Hızlıca işimi halledip ellerimi yıkayıp dışarı çıktım. Üç dakikadan fazla durunca zorla çıkartıyorlardı zaten. İç çekip kapıyı kapattım. Görevli sıkıca beni tutup yürüttü. Koridordan geçen insanlar gözlerinin ucuyla beni süzüyordu, tiksinti tarzı bir ifade ile bana bakıyorlardı.

Onlara göre haindim ya ben zaten, sanki kendileri tek doğruymuş gibi.

Görevli beni adeta odaya fırlattığında arkamdan kapıyı kilitlemişti.

İşte o günden beri Styles'ı görmemiştim. Büyük ihtimalle başka hedefler için ajanlık yapmaya gitmişti. Onlardan da istediği bilgiyi sızdırınca onlarla da işini bitirecektir. Nefesimin tıkandığını hissettim. Kendimi kullanılmış hissediyordum demek garip olurdu çünkü kullanılmıştım.

Arada bir odama gelip tekrardan bilgi almayı denerlerdi ama istediklerini vermiyordum. Tek korkum daha büyük tehditlerle gelmeleriydi. Bunu yapmaları kolay değildi ama güçlülerdi, fakat onları yenebilecek güçler de vardı. Fedrick'in elinde olduğumu bilenler beni istiyordu ve eminim ki bunun için plan yapıyorlardı.

Fedrick ulusun kilit noktasıydı, tüm bilgiler ondaydı. Harry gibi ajanlarla diğer ülkelerden sömürdüğü bilgileri, o ülkenin düşmanı ülkelere satıyordu.
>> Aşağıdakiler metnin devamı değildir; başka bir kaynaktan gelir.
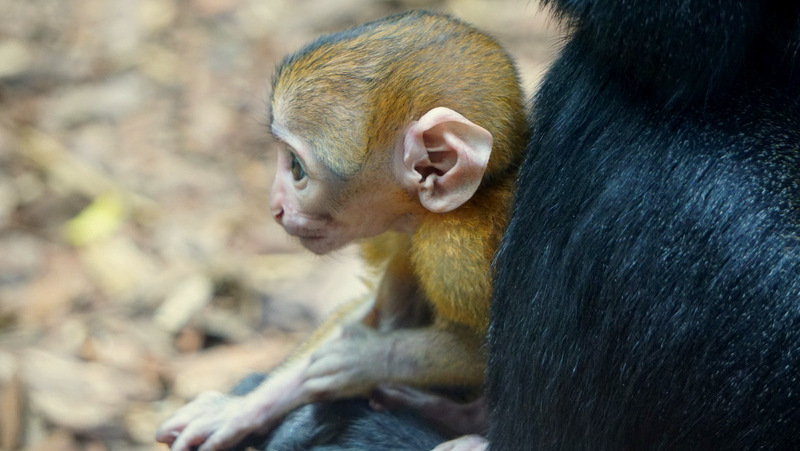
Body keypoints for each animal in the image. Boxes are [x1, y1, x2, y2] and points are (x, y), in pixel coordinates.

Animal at [159, 10, 528, 451]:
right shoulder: (407, 234)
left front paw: (368, 359)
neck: (462, 204)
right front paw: (244, 407)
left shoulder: (455, 254)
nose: (275, 207)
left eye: (296, 168)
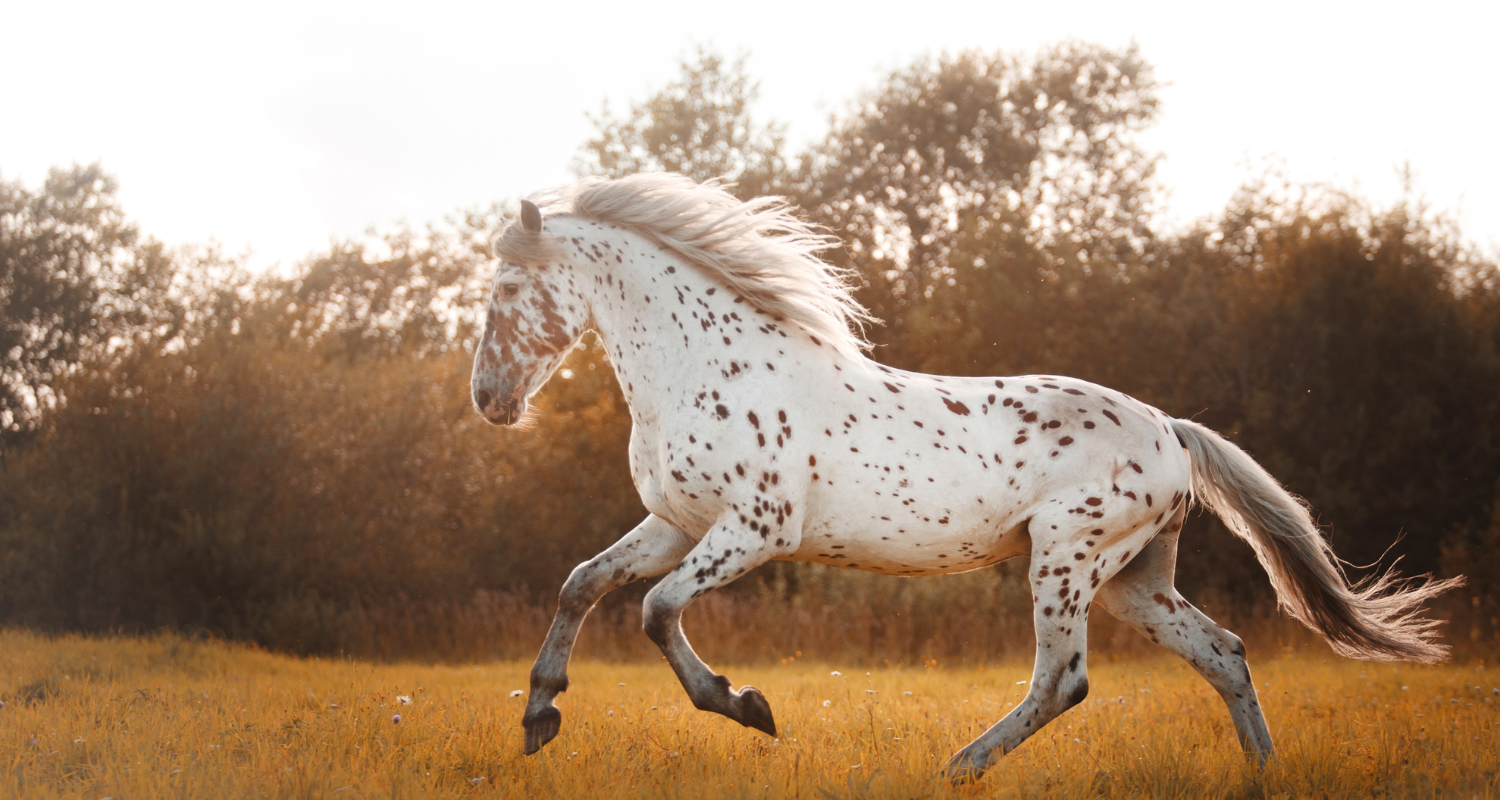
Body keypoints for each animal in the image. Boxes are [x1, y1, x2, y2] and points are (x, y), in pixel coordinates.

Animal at [474, 173, 1458, 780]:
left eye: (507, 292)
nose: (488, 400)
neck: (706, 365)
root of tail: (1171, 432)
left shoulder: (754, 529)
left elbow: (654, 610)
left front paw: (748, 707)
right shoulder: (677, 522)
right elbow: (583, 584)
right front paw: (539, 719)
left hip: (1066, 559)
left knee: (1062, 681)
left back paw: (955, 767)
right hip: (1135, 580)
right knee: (1224, 653)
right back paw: (1260, 774)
Ben kilit nokta değildim. Ben anahtardım. O yüzden düşman ülkeler beni Fedrick'in konuşturamadığını bildiği için elinden almak istiyordu. Bunu parayla denemişlerdi ama olmamıştı. İleride zoru kullanacaklarını biliyordum.
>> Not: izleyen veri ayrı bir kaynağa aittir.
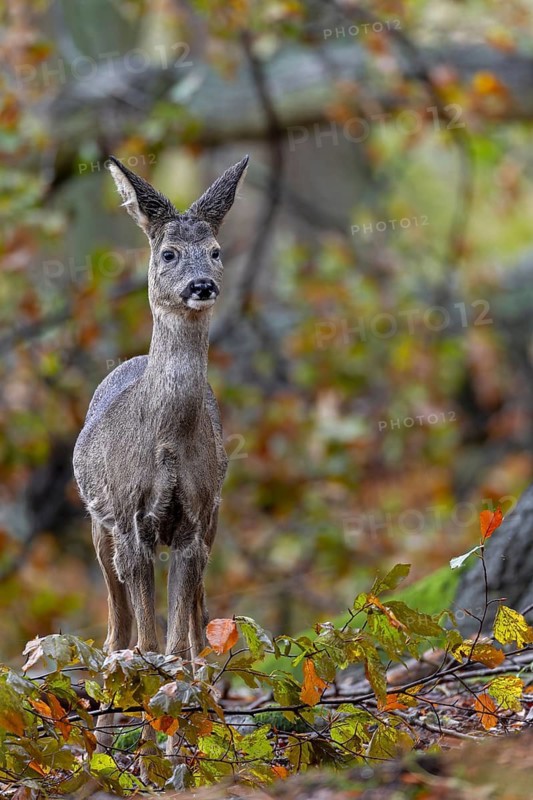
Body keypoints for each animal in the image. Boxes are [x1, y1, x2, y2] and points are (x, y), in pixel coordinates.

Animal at [72, 155, 249, 752]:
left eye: (216, 249)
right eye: (168, 252)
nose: (202, 285)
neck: (166, 443)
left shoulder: (193, 522)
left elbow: (176, 649)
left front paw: (176, 747)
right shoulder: (130, 521)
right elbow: (145, 647)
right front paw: (149, 746)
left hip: (213, 522)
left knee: (198, 629)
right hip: (100, 528)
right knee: (116, 631)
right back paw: (103, 741)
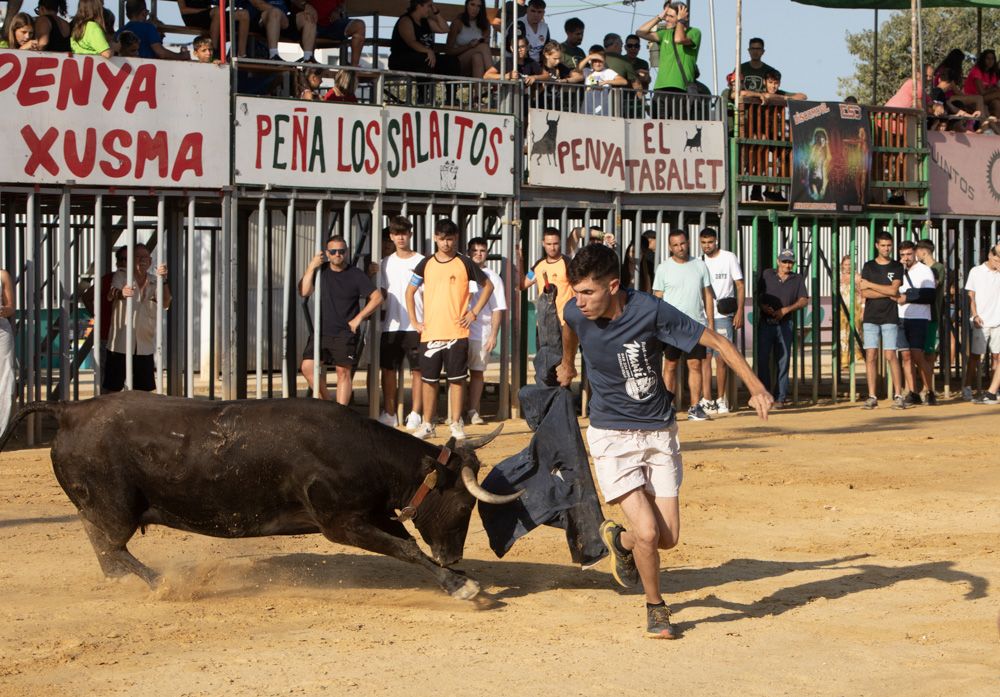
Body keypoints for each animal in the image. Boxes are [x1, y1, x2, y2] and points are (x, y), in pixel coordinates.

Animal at [0, 392, 528, 600]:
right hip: (113, 509)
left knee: (104, 547)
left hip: (102, 509)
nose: (455, 555)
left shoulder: (371, 513)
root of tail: (71, 409)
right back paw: (161, 584)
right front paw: (461, 586)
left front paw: (458, 577)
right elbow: (406, 548)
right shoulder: (341, 524)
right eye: (466, 502)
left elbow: (408, 544)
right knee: (112, 545)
Ufak pencerenin yanındaki yatağa yaklaşıp oturdum ve düşünmeye devam ettim. Arkama yaslanıp uzandım ve gözlerimi kapatıp ağrıyan başımdaki sancıyı geçirmeye çalıştım. Ne de olsa ağrı kesici istesem çok ironik olurdu. Düşündüğüm şeyle ufakça güldüm ve gözlerimi kapattım.

Saatin kaç olduğunu bilmediğim için havanın hafiften serinlemesinden anladığım kadarıyla akşam oluyordu. Pencereye biraz daha yaklaşmaya çalışmıştım ama her zamanki gibi hiçbir şey görememiştim.

Buranın havasını bile sevmiyordum. Burada aldığım her nefesten nefret ediyordum.

Aniden gürültüyle açılan kilit ve içeri dalan iki adam kollarımdan sıkıca tutup beni çekiştirmeye başlayınca olduğum yerde durup direttim.

"Ne oluyor?"

Sorgulamaya böyle götürmezlerdi beni. Koşar adımlarla hızlıca odadan çıkınca etrafta koşuşturan insanları gördüm. Bir şeyler oluyordu. Beni aşağı katlara doğru indirmeye devam ettiler. Depo tarzı bir yere geldiğimizde içinde duran adamlara baktım. Hepsinin elinde silahlar vardı.

Kapıyı kilitleyip beni tuttular. İçlerinde Rusça bir şeyler konuşuyorlardı ama tam anlayamıyordum.

"Kızı istiyorlardı, Fedrick satmayınca şimdi geldiler."

Bir süre sonra yukarıdan gelen silah sesleri ile irkildim. Çatışma çıkmıştı. Fedrickin arakladığı bir düşmanın benim için geleceğini biliyordum, söylemiştim.

Sesler gittikçe yükseldikçe etraftaki ajanlar kapının önüne ağır eşyalar koymaya başlamıştı. Kurşun seslerini büyük binanın her tarafında duyabiliyordum. Gittikçe her yana yayılıyordu. Sanırım binayı ele geçirmişlerdi.

Yutkunup etrafımda olanları izlemeye devam ettim. Zemin katta olduğumuz için etrafta beni gizlice çıkarabilecek bir kaçış yolu arıyorlardı ama yoktu. Kendi kendime gülümsedim. Bu iş benim de zararımaydı ama onları bu halde görmek bana çok zevk vermişti.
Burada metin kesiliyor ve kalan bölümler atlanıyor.